Oil falls after Saudi Arabia and Russia delay meeting

April 6, 2020

LONDON (Apr 6) - Oil prices fell on Monday after Saudi Arabia and Russia delayed a meeting to discuss output cuts that could help reduce global oversupply as the coronavirus pandemic pummels demand.

Brent crude LCoc1 fell more than $3 when Asian markets opened but recovered some ground, with traders hopeful that a deal between the top producers was still within reach.

At 1012 GMT, Brent was down $1.23, or 3.6%, at $32.88 a barrel.
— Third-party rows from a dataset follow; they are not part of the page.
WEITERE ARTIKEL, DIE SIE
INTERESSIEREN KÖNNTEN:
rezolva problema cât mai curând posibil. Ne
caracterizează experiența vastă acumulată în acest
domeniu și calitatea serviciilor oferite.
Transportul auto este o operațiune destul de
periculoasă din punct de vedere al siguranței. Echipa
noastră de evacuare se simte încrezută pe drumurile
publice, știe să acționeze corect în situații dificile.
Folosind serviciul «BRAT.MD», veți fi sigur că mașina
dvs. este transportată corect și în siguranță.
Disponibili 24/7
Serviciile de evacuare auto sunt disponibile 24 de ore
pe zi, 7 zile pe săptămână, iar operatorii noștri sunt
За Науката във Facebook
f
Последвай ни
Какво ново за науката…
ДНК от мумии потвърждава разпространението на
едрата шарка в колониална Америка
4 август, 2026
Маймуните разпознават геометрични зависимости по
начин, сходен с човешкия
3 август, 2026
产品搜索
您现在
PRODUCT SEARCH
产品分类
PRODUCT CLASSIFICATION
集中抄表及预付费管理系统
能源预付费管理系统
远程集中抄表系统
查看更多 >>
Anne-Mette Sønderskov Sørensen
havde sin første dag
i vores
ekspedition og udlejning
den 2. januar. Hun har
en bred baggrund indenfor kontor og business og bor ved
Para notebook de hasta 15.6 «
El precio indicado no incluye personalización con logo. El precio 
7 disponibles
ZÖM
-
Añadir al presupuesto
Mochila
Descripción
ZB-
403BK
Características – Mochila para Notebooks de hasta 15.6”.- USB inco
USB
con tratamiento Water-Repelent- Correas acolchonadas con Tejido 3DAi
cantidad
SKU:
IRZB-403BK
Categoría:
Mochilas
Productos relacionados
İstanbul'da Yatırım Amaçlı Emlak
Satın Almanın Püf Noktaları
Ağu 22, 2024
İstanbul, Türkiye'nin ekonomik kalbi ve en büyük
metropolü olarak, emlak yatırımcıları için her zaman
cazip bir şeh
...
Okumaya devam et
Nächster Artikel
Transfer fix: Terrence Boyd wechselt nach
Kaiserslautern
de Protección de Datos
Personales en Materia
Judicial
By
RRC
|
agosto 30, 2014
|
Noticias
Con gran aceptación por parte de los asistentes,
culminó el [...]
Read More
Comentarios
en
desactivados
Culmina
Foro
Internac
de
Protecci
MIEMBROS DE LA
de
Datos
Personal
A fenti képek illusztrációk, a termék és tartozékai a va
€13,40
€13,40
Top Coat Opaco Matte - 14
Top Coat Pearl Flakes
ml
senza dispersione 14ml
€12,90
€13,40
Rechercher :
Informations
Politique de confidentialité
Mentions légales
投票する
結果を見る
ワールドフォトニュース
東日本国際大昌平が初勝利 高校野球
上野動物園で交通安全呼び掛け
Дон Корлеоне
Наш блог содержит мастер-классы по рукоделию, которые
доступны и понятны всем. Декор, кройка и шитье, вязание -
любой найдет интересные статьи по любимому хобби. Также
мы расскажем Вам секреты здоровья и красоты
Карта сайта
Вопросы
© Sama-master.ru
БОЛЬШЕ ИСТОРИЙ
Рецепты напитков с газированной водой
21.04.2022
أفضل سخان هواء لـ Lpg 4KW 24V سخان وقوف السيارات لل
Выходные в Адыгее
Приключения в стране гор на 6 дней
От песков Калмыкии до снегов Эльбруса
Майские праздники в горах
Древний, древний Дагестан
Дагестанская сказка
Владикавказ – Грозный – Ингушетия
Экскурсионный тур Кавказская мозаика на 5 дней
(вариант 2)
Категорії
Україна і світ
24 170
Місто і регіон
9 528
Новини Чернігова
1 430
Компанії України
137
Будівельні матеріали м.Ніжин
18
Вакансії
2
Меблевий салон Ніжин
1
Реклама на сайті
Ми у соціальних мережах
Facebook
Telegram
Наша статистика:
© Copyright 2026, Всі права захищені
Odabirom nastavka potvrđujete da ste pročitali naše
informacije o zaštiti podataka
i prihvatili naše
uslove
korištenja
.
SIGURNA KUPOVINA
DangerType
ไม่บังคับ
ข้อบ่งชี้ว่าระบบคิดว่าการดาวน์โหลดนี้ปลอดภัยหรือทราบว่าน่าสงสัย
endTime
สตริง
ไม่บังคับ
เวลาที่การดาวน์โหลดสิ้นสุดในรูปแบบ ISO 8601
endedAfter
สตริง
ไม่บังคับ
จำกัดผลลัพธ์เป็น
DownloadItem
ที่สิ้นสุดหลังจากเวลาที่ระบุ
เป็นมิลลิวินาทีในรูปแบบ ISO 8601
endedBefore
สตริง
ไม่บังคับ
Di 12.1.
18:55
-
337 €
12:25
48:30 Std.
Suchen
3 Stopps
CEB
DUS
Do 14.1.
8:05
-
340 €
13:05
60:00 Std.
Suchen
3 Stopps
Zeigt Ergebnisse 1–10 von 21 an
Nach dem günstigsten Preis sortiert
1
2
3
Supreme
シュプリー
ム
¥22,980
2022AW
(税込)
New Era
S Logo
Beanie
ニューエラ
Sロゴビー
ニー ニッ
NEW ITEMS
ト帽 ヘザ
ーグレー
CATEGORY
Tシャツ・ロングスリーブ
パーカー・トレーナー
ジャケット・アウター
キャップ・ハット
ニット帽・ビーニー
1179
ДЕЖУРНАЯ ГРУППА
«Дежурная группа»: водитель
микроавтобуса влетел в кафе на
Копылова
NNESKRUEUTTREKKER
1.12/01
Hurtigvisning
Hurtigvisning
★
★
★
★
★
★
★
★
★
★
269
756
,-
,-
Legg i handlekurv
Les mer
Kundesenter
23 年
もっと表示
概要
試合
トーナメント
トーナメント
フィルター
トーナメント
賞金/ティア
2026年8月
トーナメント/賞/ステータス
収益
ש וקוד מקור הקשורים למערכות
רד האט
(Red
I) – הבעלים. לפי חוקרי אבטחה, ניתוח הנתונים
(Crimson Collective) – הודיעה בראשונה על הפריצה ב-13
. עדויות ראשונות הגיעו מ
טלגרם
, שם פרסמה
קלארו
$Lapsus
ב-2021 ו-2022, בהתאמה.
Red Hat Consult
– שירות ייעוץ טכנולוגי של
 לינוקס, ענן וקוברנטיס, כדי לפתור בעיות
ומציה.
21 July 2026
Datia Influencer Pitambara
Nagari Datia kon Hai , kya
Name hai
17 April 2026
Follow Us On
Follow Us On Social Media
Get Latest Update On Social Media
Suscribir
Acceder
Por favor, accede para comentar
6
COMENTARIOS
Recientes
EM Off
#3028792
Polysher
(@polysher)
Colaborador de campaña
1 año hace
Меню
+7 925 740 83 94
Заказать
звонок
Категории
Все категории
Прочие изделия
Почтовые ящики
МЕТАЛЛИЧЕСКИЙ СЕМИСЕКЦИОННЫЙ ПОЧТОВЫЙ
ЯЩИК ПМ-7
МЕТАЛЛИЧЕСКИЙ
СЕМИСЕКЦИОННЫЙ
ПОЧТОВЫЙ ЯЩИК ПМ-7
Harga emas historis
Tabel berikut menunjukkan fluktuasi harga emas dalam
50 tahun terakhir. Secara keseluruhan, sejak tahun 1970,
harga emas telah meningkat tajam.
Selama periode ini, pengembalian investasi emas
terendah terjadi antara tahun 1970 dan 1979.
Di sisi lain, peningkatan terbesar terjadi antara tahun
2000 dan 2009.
U.S. crude CLc1 was $1.01, or 3.6%, lower at $27.33 a barrel, off a session low of $25.28.

The Organization of the Petroleum Exporting Countries and its allies, a group known as OPEC+, is expected to meet on Thursday, instead of Monday, to discuss cutting production.

“Perhaps it is best that the meeting was delayed for producers to cement a minimum of common ground before the actual discussions take place on Thursday,” said BNP Paribas analyst Harry Tchilinguirian, although he noted initial disappointment at the delay had driven down prices in Asian business.

Kremlin spokesman Dmitry Peskov said Moscow was ready to coordinate with other oil exporting countries to help stabilise the market and that the OPEC+ meeting was delayed for technical reasons.

OPEC+ is working on a deal to cut production by about 10% of world supply, or 10 million barrels per day (bpd), in what member states expect to be an unprecedented global effort.

But Rystad Energy’s head of oil markets Bjornar Tonhaugen said even if the group agrees to cut up to 15 million bpd, “it will only be enough to scratch the surface of the more than 23 million bpd supply overhang predicted for April 2020.”

Still, sentiment was lifted by Saudi Arabia’s decision to delay releasing its official crude selling prices to Friday awaiting the outcome of the OPEC+ meeting.

U.S. President Donald Trump has said he would impose tariffs on crude imports if needed to protect U.S. energy workers from the oil price crash.

“The global economy is in a painful recession and there is inevitably worse to come,” said Stephen Brennock of oil broker PVM. “As OPEC+ ponders fresh supply curbs, you can’t help but think that the oil market will continue to be at the mercy of the virus pandemic.”

Markets were also spooked when the National Health Commission of China said on Monday that 78 new asymptomatic cases had been identified as of the end of the day on Sunday, compared with 47 the day before.

Asymptomatic patients, who show no symptoms but can still pass the virus to others, have become China’s chief concern in recent weeks after strict containment measures succeeded in slashing the overall infection rate.